Quelles leçons peut-on tirer des marches citoyennes ?

Alexandre Laridon

Les citoyens ont écrit une page de l’histoire lors des marches du 29 août et du 12 septembre 2020 ! Celle d’une solidarité sans faille à cet attachement, bien ancré dans notre ADN qu’est le mauricianisme, et d’un ras-le-bol à l’égard d’un système défaillant, défectueux, essoufflé et d’une politique démodée qui ne reflète plus la réalité et la priorité des citoyens de notre petite île

- Publicité -

Cette colère de la population découle d’une accumulation de frustrations après la mauvaise gestion de la crise sanitaire, l’opacité autour des contrats octroyés durant la période de confinement, les scandales financiers qui n’en finissent plus, suivis de cette goutte d’huile de trop avec le manque de transparence autour du naufrage du MV Wakashio ayant causé une tragédie environnementale due à l’incompétence de ceux et celles qui nous gouvernent !

Marre d’être pris pour un peuple de moutons, ne faisant que regarder toutes ces simagrées sans pour autant agir ou réagir, les citoyens ont finalement décidé de taper du poing sur la table de cette fameuse lakwizinn en scandant « enough is enough ». Malgré la timidité de notre cher Premier ministre à venir avouer après, à la télévision nationale de propagande, sa surprise quant à cette impressionnante vague qui s’est déferlée dans les rues de la capitale, certains chefs cuistot ayant confirmé ouvertement sur la toile la présence de plus 150  000 personnes, le Chef suprême dit avoir pris bonne note des revendications et avait quand même remercié les citoyens, non pas pour leur expression de révolte mais plutôt pour l’atmosphère bon enfant, alors qu’il n’y avait rien à craindre, même si certains pyromanes continuaient toujours à y mettre des bâtons dans les roues; quoique ce fût la masse silencieuse qui s’était exprimée cette fois-ci et non pas des partisans excentriques de leurs gurus éternels.

Les deux dernières marches auront été tout un symbole à l’encontre du gouvernement en place, revendiquant ainsi la nécessité de tout un changement à tous les niveaux ; que ce soit politique, structurel, hiérarchique, en termes d’enjeux socioéconomiques, de priorités environnementales mais aussi de leadership ! D’où le fameux slogan « Bour li deor ».

Mais ne soyons pas naïfs.
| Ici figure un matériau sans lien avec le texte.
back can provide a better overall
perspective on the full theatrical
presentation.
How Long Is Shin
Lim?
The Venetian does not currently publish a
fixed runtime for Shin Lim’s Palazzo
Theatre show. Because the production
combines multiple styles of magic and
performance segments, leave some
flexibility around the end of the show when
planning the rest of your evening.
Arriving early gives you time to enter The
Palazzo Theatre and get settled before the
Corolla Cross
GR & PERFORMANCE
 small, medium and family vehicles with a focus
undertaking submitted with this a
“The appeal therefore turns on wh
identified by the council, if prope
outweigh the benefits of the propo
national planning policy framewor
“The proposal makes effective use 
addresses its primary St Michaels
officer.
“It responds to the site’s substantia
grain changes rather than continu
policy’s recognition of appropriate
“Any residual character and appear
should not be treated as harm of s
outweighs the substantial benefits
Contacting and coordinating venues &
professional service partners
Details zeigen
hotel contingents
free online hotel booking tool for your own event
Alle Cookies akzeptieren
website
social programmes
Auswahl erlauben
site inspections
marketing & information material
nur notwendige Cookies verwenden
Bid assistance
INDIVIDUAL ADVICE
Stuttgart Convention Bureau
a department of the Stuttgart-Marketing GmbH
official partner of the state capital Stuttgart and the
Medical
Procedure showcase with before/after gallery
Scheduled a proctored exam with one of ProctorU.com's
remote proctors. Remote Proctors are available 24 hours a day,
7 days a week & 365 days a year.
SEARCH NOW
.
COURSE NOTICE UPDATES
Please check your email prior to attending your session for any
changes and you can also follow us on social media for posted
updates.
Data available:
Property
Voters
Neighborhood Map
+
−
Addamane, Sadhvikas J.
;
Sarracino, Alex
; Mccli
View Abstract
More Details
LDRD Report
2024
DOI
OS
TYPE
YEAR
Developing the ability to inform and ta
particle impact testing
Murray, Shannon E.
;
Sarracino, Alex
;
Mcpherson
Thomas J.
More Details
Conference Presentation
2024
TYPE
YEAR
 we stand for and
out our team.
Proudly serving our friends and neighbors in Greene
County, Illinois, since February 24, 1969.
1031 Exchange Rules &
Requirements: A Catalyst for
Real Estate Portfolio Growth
Cet appel pour une alternative aux dysfonctionnements de la chose politique s’applique également aux partis politiques de l’opposition, même s’ils ont soutenu l’initiative réussie de Bruneau Laurette. Comment ? Eh bien, en surfant sur cette vague de protestation et construire une force politique alternative, de surcroît crédible, pour 2024 ou même avant, avec une équipe qui pourra faire face, par exemple, à des enjeux économiques qui nécessiteront d’autres compétences que celles disponibles actuellement au sein de ce gouvernement. En d’autres mots, un casting qui pourra susciter l’adhésion d’une majorité de la population. Ce qui n’est pas le cas pour le moment !

Certains diront que cette alternative devra se présenter outre des partis politiques de l’opposition, dits traditionnels. Sauf que l’histoire sociopolitique de ce pays, depuis son indépendance, nous a démontré que la société mauricienne n’est pas prête et ne le sera pas de sitôt, à accepter qu’un nouveau parti politique puisse diriger ce pays. Ne nous mettons pas le doigt dans l’œil. Mais cela ne veut pas dire que cette alternative tant convoitée ne pourra pas se faire au sein même des partis traditionnels, d’où l’importance dès maintenant de procéder à une introspection, de se ressaisir et de se préparer à affronter les prochaines échéances. Tout ceci en considérant que les prochaines années ne seront définitivement pas un long fleuve tranquille pour l’équipe soleil.

Sauront-ils donc faire bon usage des leçons de cette manifestation sans précédent ? Telle est la question. Parce que ne pas en tenir compte, c’est insulter l’intelligence et le respect des citoyens, ce qui nous mènera tous certainement vers un avenir tourmenté.